BEGIN Raw data

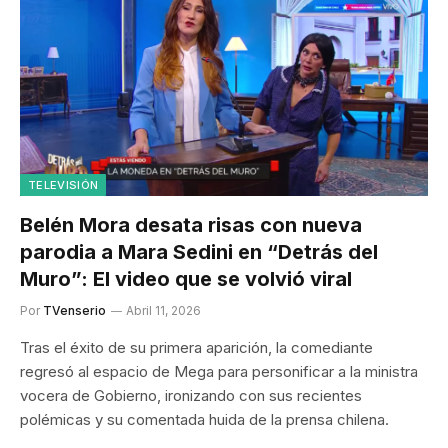
TELEVISIÓN
Belén Mora desata risas con nueva
parodia a Mara Sedini en “Detrás del
Muro”: El video que se volvió viral
Por
TVenserio
Abril 11, 2026
Tras el éxito de su primera aparición, la comediante
regresó al espacio de Mega para personificar a la ministra
vocera de Gobierno, ironizando con sus recientes
polémicas y su comentada huida de la prensa chilena.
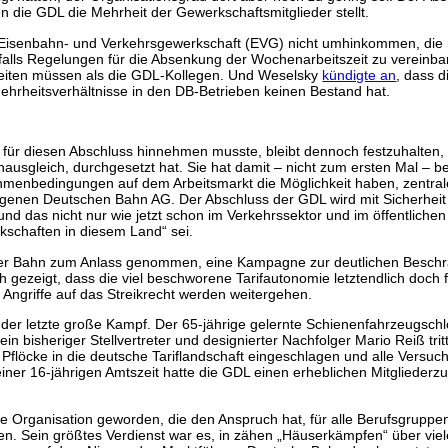
 die GDL die Mehrheit der Gewerkschaftsmitglieder stellt.
Eisenbahn- und Verkehrsgewerkschaft (EVG) nicht umhinkommen, die in
lls Regelungen für die Absenkung der Wochenarbeitszeit zu vereinbare
eiten müssen als die GDL-Kollegen. Und Weselsky
kündigte an
, dass d
 Mehrheitsverhältnisse in den DB-Betrieben keinen Bestand hat.
DL für diesen Abschluss hinnehmen musste, bleibt dennoch festzuhalten,
ausgleich, durchgesetzt hat. Sie hat damit – nicht zum ersten Mal – b
menbedingungen auf dem Arbeitsmarkt die Möglichkeit haben, zentral
enen Deutschen Bahn AG. Der Abschluss der GDL wird mit Sicherheit e
d das nicht nur wie jetzt schon im Verkehrssektor und im öffentlichen
kschaften in diesem Land“ sei.
i der Bahn zum Anlass genommen, eine Kampagne zur deutlichen Beschrän
lich gezeigt, dass die viel beschworene Tarifautonomie letztendlich do
Angriffe auf das Streikrecht werden weitergehen.
er letzte große Kampf. Der 65-jährige gelernte Schienenfahrzeugschlo
isheriger Stellvertreter und designierter Nachfolger Mario Reiß trit
e Pflöcke in die deutsche Tariflandschaft eingeschlagen und alle Vers
seiner 16-jährigen Amtszeit hatte die GDL einen erheblichen Mitglieder
e Organisation geworden, die den Anspruch hat, für alle Berufsgruppe
fen. Sein größtes Verdienst war es, in zähen „Häuserkämpfen“ über viel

END Raw data

What are the lines in the records above, word for word, from the one containing "se volvió viral" through the one containing "Angriffe auf das", both ends included and pictures left out?

▶ [Written reply]:
Muro”: El video que se volvió viral
Por
TVenserio
Abril 11, 2026
Tras el éxito de su primera aparición, la comediante
regresó al espacio de Mega para personificar a la ministra
vocera de Gobierno, ironizando con sus recientes
polémicas y su comentada huida de la prensa chilena.
 die GDL die Mehrheit der Gewerkschaftsmitglieder stellt.
Eisenbahn- und Verkehrsgewerkschaft (EVG) nicht umhinkommen, die in
lls Regelungen für die Absenkung der Wochenarbeitszeit zu vereinbare
eiten müssen als die GDL-Kollegen. Und Weselsky
kündigte an
, dass d
 Mehrheitsverhältnisse in den DB-Betrieben keinen Bestand hat.
DL für diesen Abschluss hinnehmen musste, bleibt dennoch festzuhalten,
ausgleich, durchgesetzt hat. Sie hat damit – nicht zum ersten Mal – b
menbedingungen auf dem Arbeitsmarkt die Möglichkeit haben, zentral
enen Deutschen Bahn AG. Der Abschluss der GDL wird mit Sicherheit e
d das nicht nur wie jetzt schon im Verkehrssektor und im öffentlichen
kschaften in diesem Land“ sei.
i der Bahn zum Anlass genommen, eine Kampagne zur deutlichen Beschrän
lich gezeigt, dass die viel beschworene Tarifautonomie letztendlich do
Angriffe auf das Streikrecht werden weitergehen.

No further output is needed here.